AI cybersecurity needs to be as multi-layered as the system it’s protecting
Cybercriminals are beginning to take advantage of the new malicious options that large language models (LLMs) offer them. LLMs make it possible to upload documents with hidden instructions that are executed by connected system components. This is a boon to cybercriminals and, thus, a substantive risk to the enterprises using them.
LLMs can be tricked in many ways. Cybercriminals can input malicious prompts that trick the LLM into overriding its guardrails (i.e., generating harmful outputs), a process termed jailbreaking. They can also influence a model’s capabilities, poison the data, or instruct the LLM to execute malicious instructions on the attacker’s request. Malicious prompts can also lead to model and data extraction, and the model itself may contain functionality enabling backdoors. All these attacks put sensitive information at risk.
Attacks against AI systems occurring within the last two years have used some form of adversarial machine learning (ML). Examples of these attacks include full-scale tax fraud in China, where attackers fraudulently acquired $77 million by creating fake shell companies and sending invoices to victims the tax system recognized as clients, and unemployment claim fraud in California, in which attackers withdrew $3.4 million in falsified unemployment benefits by collecting real identities to create fake driver licenses, thus exploiting flaws in the system’s identity verification process.
Protecting against attacks such as these begins with understanding security vulnerabilities and the frequency, source, and extent of cyber harm they can produce. From there, cybersecurity solutions fall into four key categories: design, development, deployment, and operation.
Design
By altering the technical design and development of AI before its training and deployment, companies can reduce their security vulnerabilities before they begin. For example, even selecting the correct model architecture has considerable implications, with each AI model exhibiting particular affinities to mitigate specific types of prompt injection or jailbreaks. Identifying the correct AI model for a given use case is important to its success, and this is equally true regarding security.
Development
Developing an AI system with embedded cybersecurity begins with how training data is prepared and processed. Training data must be sanitized and a filter to limit ingested training data is essential. Input restoration jumbles an adversary’s ability to evaluate the input-output relationship of an AI model by adding an extra layer of randomness.

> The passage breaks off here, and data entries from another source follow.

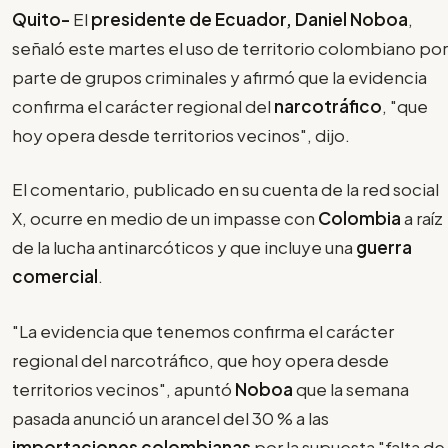
Quito-
El
presidente de Ecuador, Daniel Noboa
,
señaló este martes el uso de territorio colombiano por
parte de grupos criminales y afirmó que la evidencia
confirma el carácter regional del
narcotráfico
, "que
hoy opera desde territorios vecinos", dijo.
El comentario, publicado en su cuenta de la red social
X, ocurre en medio de un impasse con
Colombia
a raíz
de la lucha antinarcóticos y que incluye una
guerra
comercial
.
"La evidencia que tenemos confirma el carácter
regional del narcotráfico, que hoy opera desde
territorios vecinos", apuntó
Noboa
que la semana
pasada anunció un arancel del 30 % a las
importaciones colombianas
por la supuesta "falta de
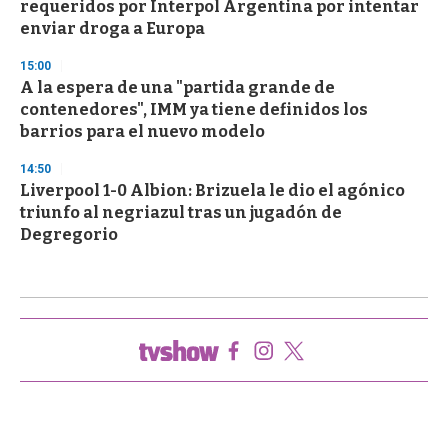
requeridos por Interpol Argentina por intentar
enviar droga a Europa
15:00
A la espera de una "partida grande de
contenedores", IMM ya tiene definidos los
barrios para el nuevo modelo
14:50
Liverpool 1-0 Albion: Brizuela le dio el agónico
triunfo al negriazul tras un jugadón de
Degregorio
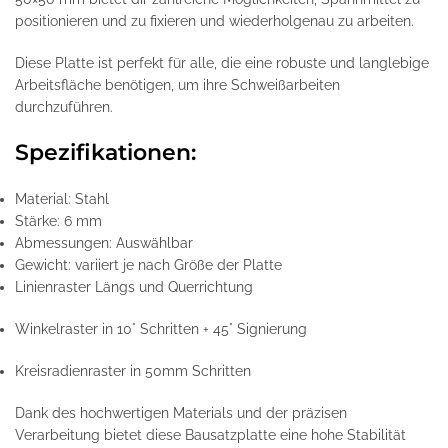
positionieren und zu fixieren und wiederholgenau zu arbeiten.
Diese Platte ist perfekt für alle, die eine robuste und langlebige
Arbeitsfläche benötigen, um ihre Schweißarbeiten
durchzuführen.
Spezifikationen:
Material: Stahl
Stärke: 6 mm
Abmessungen: Auswählbar
Gewicht: variiert je nach Größe der Platte
Linienraster Längs und Querrichtung
Winkelraster in 10° Schritten + 45° Signierung
Kreisradienraster in 50mm Schritten
Dank des hochwertigen Materials und der präzisen
Verarbeitung bietet diese Bausatzplatte eine hohe Stabilität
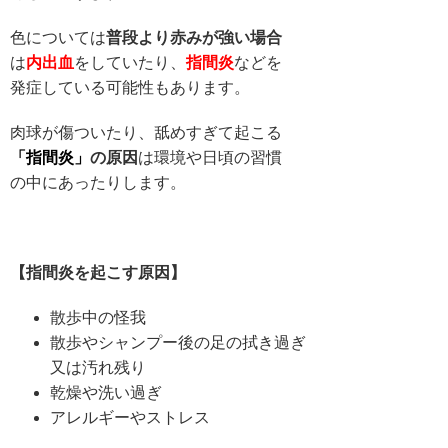
色については
普段より赤みが強い場合
は
内出血
をしていたり、
指間炎
などを
発症している可能性もあります。
肉球が傷ついたり、舐めすぎて起こる
「指間炎」
の原因
は環境や日頃の習慣
の中にあったりします。
【指間炎を起こす原因】
散歩中の怪我
散歩やシャンプー後の足の拭き過ぎ
又は汚れ残り
乾燥や洗い過ぎ
アレルギーやストレス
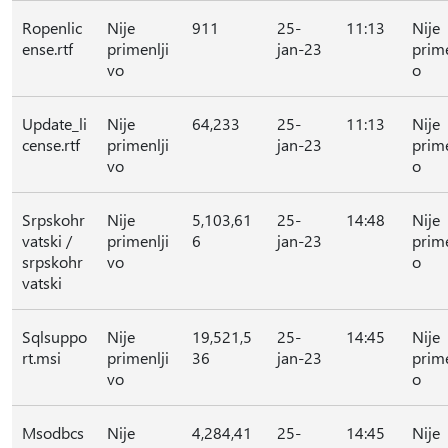
Ropenlic
Nije
911
25-
11:13
Nije
ense.rtf
primenlji
jan-23
prime
vo
o
Update_li
Nije
64,233
25-
11:13
Nije
cense.rtf
primenlji
jan-23
prime
vo
o
Srpskohr
Nije
5,103,61
25-
14:48
Nije
vatski /
primenlji
6
jan-23
prime
srpskohr
vo
o
vatski
Sqlsuppo
Nije
19,521,5
25-
14:45
Nije
rt.msi
primenlji
36
jan-23
prime
vo
o
Msodbcs
Nije
4,284,41
25-
14:45
Nije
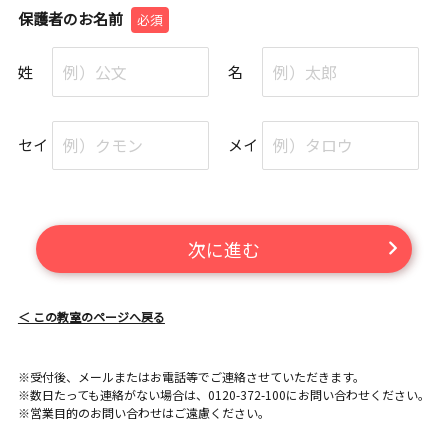
保護者のお名前
必須
姓
名
セイ
メイ
次に進む
＜ この教室のページへ戻る
※受付後、メールまたはお電話等でご連絡させていただきます。
※数日たっても連絡がない場合は、0120-372-100にお問い合わせください。
※営業目的のお問い合わせはご遠慮ください。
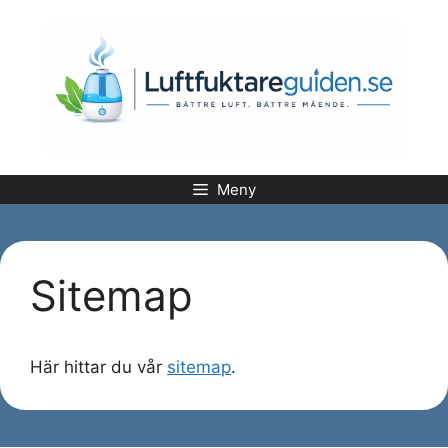
Hoppa
till
innehåll
Meny
Sitemap
Här hittar du vår
sitemap
.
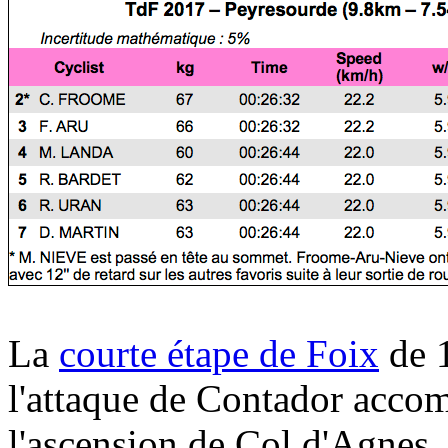
La
courte étape de Foix
de 1
l'attaque de Contador acco
l'ascension de Col d'Agnes.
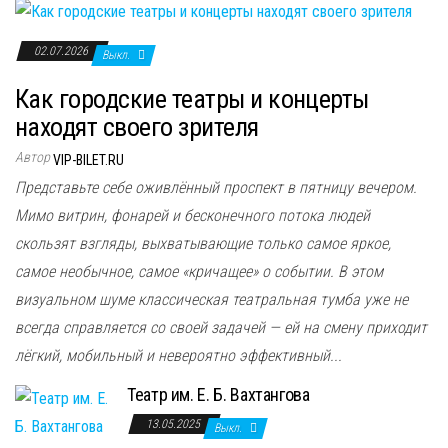
02.07.2026
Выкл.
Как городские театры и концерты
находят своего зрителя
Автор
VIP-BILET.RU
Представьте себе оживлённый проспект в пятницу вечером.
Мимо витрин, фонарей и бесконечного потока людей
скользят взгляды, выхватывающие только самое яркое,
самое необычное, самое «кричащее» о событии. В этом
визуальном шуме классическая театральная тумба уже не
всегда справляется со своей задачей — ей на смену приходит
лёгкий, мобильный и невероятно эффективный...
Театр им. Е. Б. Вахтангова
13.05.2025
Выкл.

Companies should create constraints to reduce potential distortions of the learning model through Reject-On-Negative-Impact training. After that, regular security testing and vulnerability scanning of the AI model should be performed continuously.
During deployment, developers should validate modifications and potential tampering through cryptographic checks. Library loading abuse can be prevented through tight restrictions on the software’s ability to load unstructured code. Encryption of sensitive data is non-negotiable.
Deployment
Organizations should practice good security hygiene. Their AI lifecycle should be well documented, coupled with a comprehensive inventory of AI initiatives aligned with an organization’s AI risk governance. External stakeholder feedback must be collected and integrated into system design. Staff training, red teaming, ongoing research of the AI threat landscape, and strong supply chain security must be common practices.
Operation
Above all, AI cybersecurity requires a combination of tools and methods. It’s an ongoing process throughout operation and maintenance. This can include limiting the total number of queries a user can perform.

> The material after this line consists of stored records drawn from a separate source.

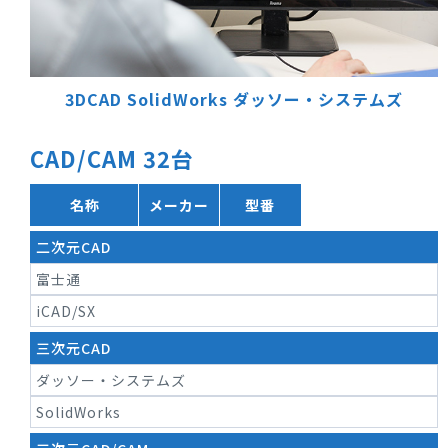
3DCAD SolidWorks
ダッソー・システムズ
CAD/CAM 32台
名称
メーカー
型番
二次元CAD
富士通
iCAD/SX
三次元CAD
ダッソー・システムズ
SolidWorks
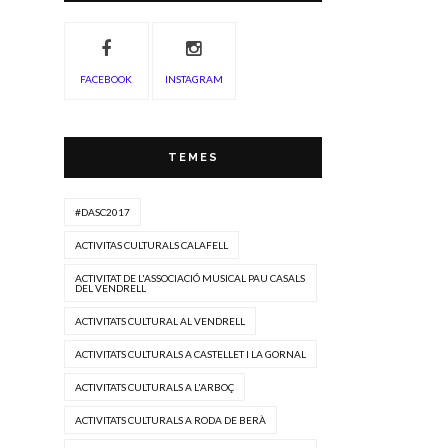
FACEBOOK
INSTAGRAM
TEMES
#DASC2017
ACTIVITAS CULTURALS CALAFELL
ACTIVITAT DE L'ASSOCIACIÓ MUSICAL PAU CASALS
DEL VENDRELL
ACTIVITATS CULTURAL AL VENDRELL
ACTIVITATS CULTURALS A CASTELLET I LA GORNAL
ACTIVITATS CULTURALS A L'ARBOÇ
ACTIVITATS CULTURALS A RODA DE BERÀ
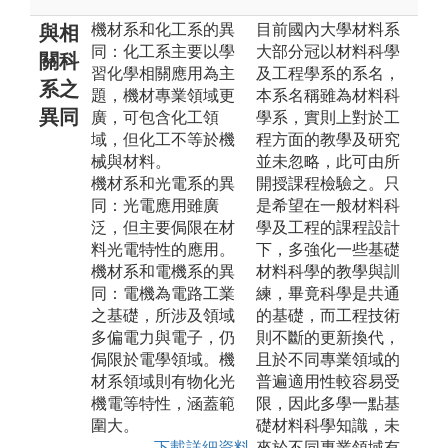
機材系和化工系的異
目前國內大學材料系
與相
同：化工系主要以學
大部分冠以材料科學
關科
習化學相關應用為主
及工程學系的系名，
系之
題，機材專業領域更
本系名稱雖為材料科
異同
廣，可包含化工領
學系，實則上對於工
域，但化工不等於機
程方面的教學及研究
械與材料。
並未忽略，此可由所
機材系和光電系的異
開授課程檢驗之。只
同：光電應用雖廣
是希望在一般材料科
泛，但主要侷限在材
學及工程的課程設計
料光電特性的應用。
下，多強化一些基礎
機材系和電機系的異
材料科學的教學與訓
同：電機為電路工業
練，畢竟科學是共通
之基礎，所涉及領域
的基礎，而工程技術
多偏電力與電子，仍
則不斷的更新換代，
侷限於電學領域。機
且於不同專業領域的
材系領域則有物化光
普遍適用性較容易受
機電等特性，涵蓋範
限，因此多學一點基
圍大。
礎材料科學知識，未
下載詳細資料
來於不同專業領域有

Model obfuscation effectively alters model properties to deviate from the typical operation an extraction cyberattack would anticipate. Content safety systems can sanitize input and output from an LLM, and adversarial input detection can screen query traffic before it’s sent to the model for inference.
Preventing the cybersecurity threats facing new tech from manifesting will not be simple or easy. It’s a process that requires multiple tools and methods used in tandem. These AI security tools and strategies do exist and are becoming increasingly mature each day—a critical component that is missing is an industry-wide push in making their use a priority.